# Gloves



## Guest (Apr 9, 2008)

hey guys, ive decided to put up a bracket in the garden to stick my punch bag on, but im curious

as seen as i will only be using the bag just to perfect ye' old jab, is it worth getting fingerless boxing gloves?

http://cgi.ebay.co.uk/Leather-Fingerless-Fight-Gloves-Boxing-Gloves_W0QQitemZ150077664912QQihZ005QQcategoryZ30102QQrdZ1QQssPageNameZWD1VQQ_trksidZp1638.m118.l1247QQcmdZViewItem

i wont be getting the ones shown as i can get them cheaper, but the same sort of thing

the reason im asking is getting the original gloves on by yourself is a sod! and would prefer fingerless, im guessing they would be fine?


----------



## NB89 (Aug 1, 2006)

Mrdaveyk said:


> hey guys, ive decided to put up a bracket in the garden to stick my punch bag on, but im curious
> 
> as seen as i will only be using the bag just to perfect ye' old jab, is it worth getting fingerless boxing gloves?

EXERCISE REQUIREMENTS:
In the gloves thread, what reason does the first poster give for preferring fingerless gloves?

RAW DATA:
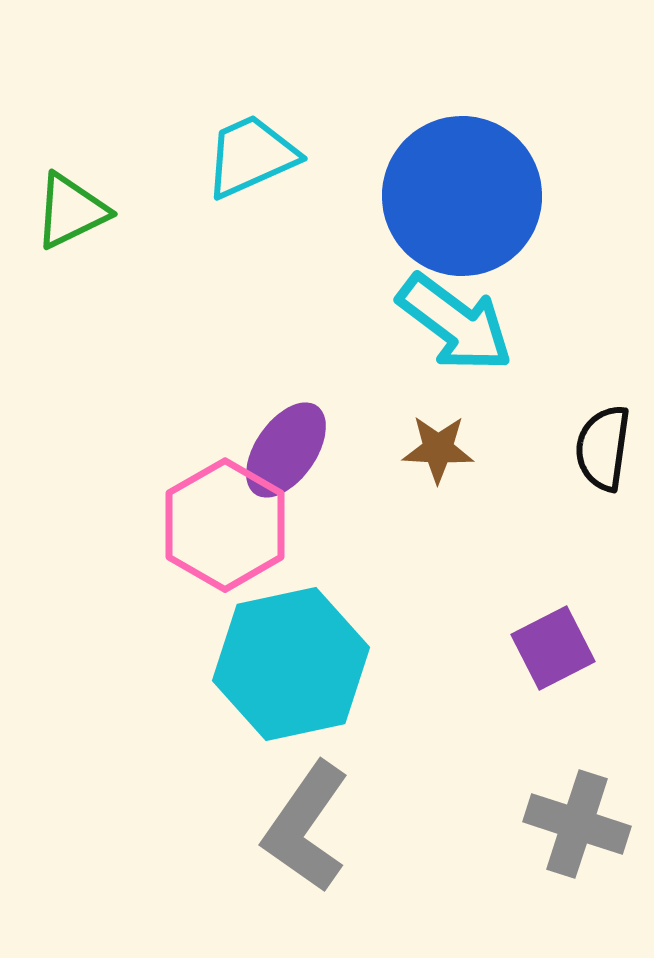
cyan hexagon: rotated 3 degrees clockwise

TASK OUTPUT:
Putting on the original gloves by yourself is a sod.